▸ **PERMINTAAN TUGAS**: Menurut kutipan dokumen tentang tunjangan perumahan DPR, berapa besar tunjangan perumahan bagi anggota DPR setiap bulan?

▸ **KUTIPAN DOKUMEN**:
+===+

KETUA Dewan Perwakilan Rakyat (DPR) Puan Maharani menyerukan kepada masyarakat untuk terus mengawal dan mengawasi kinerja parlemen. Pernyataan ini disampaikan Puan menyikapi gelombang kritik publik terkait tunjangan perumahan bagi anggota DPR yang mencapai Rp 50 juta per bulan, sebuah polemik yang kini menjadi sorotan luas.
Pilihan editor: Komnas HAM Turun Tangan Menengahi Kisruh Guru Besar UGM
Puan, politikus senior dari Partai Demokrasi Indonesia Perjuangan, menegaskan bahwa parlemen terbuka untuk melakukan evaluasi atas polemik tunjangan rumah dinas yang dinilai terlalu besar ini. “Tolong selalu awasi kinerja dari kami di DPR, kalau kemudian ada hal-hal yang memang dianggap masih belum sempurna, masih terlalu berlebihan, tentu saja kami akan mengevaluasi hal tersebut,” ujar Puan Maharani di kompleks parlemen, Senayan, Jakarta Pusat, pada Kamis, 21 Agustus 2025.

+===+

▸ **ITEM YANG DISEDIAKAN**:
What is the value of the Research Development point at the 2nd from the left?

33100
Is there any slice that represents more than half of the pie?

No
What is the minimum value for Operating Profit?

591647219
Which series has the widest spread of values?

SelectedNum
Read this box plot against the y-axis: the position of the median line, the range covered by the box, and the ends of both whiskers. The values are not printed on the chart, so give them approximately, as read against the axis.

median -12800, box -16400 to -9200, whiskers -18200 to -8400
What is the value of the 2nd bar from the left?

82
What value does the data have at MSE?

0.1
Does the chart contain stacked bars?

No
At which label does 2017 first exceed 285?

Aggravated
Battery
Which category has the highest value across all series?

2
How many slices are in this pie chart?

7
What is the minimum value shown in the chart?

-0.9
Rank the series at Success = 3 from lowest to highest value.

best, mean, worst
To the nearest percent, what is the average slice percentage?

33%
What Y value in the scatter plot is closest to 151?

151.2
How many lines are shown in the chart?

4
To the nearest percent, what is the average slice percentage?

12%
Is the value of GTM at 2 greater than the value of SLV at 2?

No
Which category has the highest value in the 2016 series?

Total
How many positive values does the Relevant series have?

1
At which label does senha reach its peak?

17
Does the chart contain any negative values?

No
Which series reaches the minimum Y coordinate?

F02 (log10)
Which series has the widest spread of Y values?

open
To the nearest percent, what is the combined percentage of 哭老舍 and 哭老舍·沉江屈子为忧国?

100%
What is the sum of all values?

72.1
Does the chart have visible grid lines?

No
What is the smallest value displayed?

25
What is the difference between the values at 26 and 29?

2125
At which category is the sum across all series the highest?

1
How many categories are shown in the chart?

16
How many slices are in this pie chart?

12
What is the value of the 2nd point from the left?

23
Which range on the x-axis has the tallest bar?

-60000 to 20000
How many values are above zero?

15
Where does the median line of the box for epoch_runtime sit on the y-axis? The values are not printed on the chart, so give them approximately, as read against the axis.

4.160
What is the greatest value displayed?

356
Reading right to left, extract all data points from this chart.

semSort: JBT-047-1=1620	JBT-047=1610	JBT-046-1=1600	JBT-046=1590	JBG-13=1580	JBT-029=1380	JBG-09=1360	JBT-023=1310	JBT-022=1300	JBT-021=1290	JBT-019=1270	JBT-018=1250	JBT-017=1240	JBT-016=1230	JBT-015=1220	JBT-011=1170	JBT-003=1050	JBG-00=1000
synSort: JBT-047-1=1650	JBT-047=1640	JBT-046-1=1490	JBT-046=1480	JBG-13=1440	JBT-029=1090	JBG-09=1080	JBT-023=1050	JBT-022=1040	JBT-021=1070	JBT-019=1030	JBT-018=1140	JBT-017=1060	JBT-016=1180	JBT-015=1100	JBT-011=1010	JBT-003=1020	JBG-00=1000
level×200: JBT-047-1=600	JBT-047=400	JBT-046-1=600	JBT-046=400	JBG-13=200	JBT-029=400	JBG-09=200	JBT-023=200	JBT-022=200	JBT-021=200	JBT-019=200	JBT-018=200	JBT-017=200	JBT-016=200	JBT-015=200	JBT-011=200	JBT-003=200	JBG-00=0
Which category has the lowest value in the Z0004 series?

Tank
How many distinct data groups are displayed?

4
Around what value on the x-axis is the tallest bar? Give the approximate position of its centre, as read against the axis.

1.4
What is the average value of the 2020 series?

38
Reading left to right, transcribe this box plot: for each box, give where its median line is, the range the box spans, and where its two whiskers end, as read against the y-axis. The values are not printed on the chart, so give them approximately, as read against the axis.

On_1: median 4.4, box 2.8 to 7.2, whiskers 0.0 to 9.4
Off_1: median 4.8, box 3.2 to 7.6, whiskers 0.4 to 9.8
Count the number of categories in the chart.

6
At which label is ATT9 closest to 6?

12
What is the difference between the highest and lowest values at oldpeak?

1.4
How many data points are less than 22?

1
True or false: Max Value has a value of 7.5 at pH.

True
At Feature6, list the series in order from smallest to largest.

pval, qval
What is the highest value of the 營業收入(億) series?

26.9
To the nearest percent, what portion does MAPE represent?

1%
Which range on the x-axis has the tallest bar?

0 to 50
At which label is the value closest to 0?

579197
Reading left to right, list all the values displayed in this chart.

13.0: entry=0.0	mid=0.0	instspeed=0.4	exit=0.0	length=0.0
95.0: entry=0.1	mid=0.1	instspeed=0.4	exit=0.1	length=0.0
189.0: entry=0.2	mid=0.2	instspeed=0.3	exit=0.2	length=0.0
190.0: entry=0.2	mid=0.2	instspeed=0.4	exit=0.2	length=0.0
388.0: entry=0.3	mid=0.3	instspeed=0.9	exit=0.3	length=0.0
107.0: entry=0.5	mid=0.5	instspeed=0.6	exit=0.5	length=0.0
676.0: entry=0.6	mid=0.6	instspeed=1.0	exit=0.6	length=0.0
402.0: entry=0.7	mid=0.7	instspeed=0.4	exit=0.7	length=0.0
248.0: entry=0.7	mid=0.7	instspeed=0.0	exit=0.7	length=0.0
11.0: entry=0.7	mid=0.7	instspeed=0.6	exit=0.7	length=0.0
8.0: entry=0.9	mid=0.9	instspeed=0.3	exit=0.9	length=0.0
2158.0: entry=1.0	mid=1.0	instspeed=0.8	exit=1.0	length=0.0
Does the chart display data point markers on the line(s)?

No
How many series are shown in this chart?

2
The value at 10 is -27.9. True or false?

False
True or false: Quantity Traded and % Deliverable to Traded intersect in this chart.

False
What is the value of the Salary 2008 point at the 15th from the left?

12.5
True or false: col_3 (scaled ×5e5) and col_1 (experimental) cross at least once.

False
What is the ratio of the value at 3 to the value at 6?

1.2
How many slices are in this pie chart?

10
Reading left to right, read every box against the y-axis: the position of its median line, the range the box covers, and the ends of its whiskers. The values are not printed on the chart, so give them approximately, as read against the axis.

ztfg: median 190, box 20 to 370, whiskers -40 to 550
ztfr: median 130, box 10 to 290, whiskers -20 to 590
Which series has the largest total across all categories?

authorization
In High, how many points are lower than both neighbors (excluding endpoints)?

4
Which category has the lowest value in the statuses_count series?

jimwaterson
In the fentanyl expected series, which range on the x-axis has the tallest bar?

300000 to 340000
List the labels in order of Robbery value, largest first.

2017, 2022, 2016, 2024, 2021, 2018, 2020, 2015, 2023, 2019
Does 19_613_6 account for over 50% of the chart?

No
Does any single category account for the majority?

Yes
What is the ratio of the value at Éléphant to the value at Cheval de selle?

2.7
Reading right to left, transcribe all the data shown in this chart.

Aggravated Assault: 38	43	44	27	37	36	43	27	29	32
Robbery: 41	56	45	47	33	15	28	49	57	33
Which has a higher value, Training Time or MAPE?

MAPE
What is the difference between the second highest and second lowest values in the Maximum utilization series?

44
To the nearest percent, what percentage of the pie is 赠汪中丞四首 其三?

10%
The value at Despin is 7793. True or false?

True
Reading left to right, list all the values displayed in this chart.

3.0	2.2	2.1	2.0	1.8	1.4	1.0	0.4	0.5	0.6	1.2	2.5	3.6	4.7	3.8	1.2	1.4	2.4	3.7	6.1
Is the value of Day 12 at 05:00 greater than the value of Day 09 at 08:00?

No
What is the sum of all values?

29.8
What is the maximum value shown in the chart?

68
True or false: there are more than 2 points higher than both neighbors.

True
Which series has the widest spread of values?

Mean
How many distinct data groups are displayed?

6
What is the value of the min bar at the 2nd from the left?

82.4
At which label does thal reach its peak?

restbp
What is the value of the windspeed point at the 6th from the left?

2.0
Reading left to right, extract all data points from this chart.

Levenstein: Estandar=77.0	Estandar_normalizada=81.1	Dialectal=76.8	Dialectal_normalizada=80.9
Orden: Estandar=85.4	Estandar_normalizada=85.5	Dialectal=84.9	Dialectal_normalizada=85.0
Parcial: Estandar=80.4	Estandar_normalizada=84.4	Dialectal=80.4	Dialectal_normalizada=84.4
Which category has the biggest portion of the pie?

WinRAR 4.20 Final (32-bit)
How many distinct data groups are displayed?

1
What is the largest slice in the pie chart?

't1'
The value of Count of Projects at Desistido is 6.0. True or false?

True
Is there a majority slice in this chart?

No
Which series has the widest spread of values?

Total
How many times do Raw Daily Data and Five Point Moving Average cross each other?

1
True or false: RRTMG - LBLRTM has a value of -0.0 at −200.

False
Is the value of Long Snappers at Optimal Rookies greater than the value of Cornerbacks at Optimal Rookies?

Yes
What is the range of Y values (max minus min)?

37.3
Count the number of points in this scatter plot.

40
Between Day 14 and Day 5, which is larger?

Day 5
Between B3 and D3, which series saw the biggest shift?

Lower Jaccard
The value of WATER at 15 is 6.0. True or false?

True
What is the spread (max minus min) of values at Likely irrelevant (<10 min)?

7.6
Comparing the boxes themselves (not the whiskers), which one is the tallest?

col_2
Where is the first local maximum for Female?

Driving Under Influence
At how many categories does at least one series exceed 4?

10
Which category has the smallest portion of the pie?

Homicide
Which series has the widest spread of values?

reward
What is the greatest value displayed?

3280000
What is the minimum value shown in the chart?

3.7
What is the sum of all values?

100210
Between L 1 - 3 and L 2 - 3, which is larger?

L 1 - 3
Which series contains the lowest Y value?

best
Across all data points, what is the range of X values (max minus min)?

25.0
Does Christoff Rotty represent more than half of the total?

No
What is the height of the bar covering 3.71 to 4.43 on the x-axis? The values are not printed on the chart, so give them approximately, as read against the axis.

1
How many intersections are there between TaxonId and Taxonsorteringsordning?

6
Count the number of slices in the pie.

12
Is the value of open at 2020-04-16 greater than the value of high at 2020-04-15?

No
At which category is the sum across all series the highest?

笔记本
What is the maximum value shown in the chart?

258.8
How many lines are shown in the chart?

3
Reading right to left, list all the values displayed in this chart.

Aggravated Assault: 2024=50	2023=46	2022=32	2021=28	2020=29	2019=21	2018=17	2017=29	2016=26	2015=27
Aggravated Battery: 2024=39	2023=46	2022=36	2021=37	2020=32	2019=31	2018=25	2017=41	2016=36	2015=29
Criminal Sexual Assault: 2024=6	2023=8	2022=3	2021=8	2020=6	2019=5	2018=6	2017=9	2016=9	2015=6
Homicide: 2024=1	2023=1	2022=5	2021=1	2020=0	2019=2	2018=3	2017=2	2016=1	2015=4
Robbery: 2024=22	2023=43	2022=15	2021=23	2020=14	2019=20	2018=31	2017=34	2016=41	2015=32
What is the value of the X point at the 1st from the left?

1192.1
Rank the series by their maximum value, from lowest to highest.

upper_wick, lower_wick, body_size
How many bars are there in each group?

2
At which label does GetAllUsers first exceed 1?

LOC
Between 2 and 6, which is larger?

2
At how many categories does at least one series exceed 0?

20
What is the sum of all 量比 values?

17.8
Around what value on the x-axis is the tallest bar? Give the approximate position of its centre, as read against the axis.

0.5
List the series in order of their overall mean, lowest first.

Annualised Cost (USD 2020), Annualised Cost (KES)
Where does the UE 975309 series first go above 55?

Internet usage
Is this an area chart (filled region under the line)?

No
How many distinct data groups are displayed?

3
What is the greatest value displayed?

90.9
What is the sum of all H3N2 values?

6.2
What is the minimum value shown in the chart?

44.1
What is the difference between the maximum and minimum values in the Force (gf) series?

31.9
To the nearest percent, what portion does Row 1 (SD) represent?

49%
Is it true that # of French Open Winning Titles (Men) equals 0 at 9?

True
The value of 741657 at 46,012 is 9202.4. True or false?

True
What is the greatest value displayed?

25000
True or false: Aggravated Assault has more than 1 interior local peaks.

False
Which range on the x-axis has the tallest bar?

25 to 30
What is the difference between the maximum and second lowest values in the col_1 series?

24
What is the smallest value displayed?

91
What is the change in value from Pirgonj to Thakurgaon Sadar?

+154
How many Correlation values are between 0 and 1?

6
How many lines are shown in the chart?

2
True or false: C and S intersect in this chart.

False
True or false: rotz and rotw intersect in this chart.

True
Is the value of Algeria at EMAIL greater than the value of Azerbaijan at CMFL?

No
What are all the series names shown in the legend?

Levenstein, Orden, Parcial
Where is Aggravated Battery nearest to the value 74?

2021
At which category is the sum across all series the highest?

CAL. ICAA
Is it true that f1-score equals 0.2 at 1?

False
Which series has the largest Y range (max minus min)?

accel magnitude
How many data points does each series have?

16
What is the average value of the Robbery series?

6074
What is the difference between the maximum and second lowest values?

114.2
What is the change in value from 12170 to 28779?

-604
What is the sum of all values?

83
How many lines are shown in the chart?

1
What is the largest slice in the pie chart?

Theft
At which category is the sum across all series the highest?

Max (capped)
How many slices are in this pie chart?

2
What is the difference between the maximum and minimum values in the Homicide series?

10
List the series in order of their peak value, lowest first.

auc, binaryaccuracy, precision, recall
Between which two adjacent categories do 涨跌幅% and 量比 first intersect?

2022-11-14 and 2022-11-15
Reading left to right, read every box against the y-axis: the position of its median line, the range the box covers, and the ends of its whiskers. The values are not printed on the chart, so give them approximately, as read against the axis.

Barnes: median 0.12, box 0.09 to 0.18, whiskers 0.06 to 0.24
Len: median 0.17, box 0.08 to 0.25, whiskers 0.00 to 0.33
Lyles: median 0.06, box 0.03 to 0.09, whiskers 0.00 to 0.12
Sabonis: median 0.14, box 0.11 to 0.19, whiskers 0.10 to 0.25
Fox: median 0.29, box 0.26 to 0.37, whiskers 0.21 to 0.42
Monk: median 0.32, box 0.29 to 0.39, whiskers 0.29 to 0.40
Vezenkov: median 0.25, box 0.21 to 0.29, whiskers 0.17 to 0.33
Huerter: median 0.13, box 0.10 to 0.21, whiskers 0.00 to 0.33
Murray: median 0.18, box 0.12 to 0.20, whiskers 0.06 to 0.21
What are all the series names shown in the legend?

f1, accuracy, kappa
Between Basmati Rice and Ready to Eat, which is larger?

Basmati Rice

+===+

▸ **JAWABAN TUGAS**: Rp 50 juta per bulan.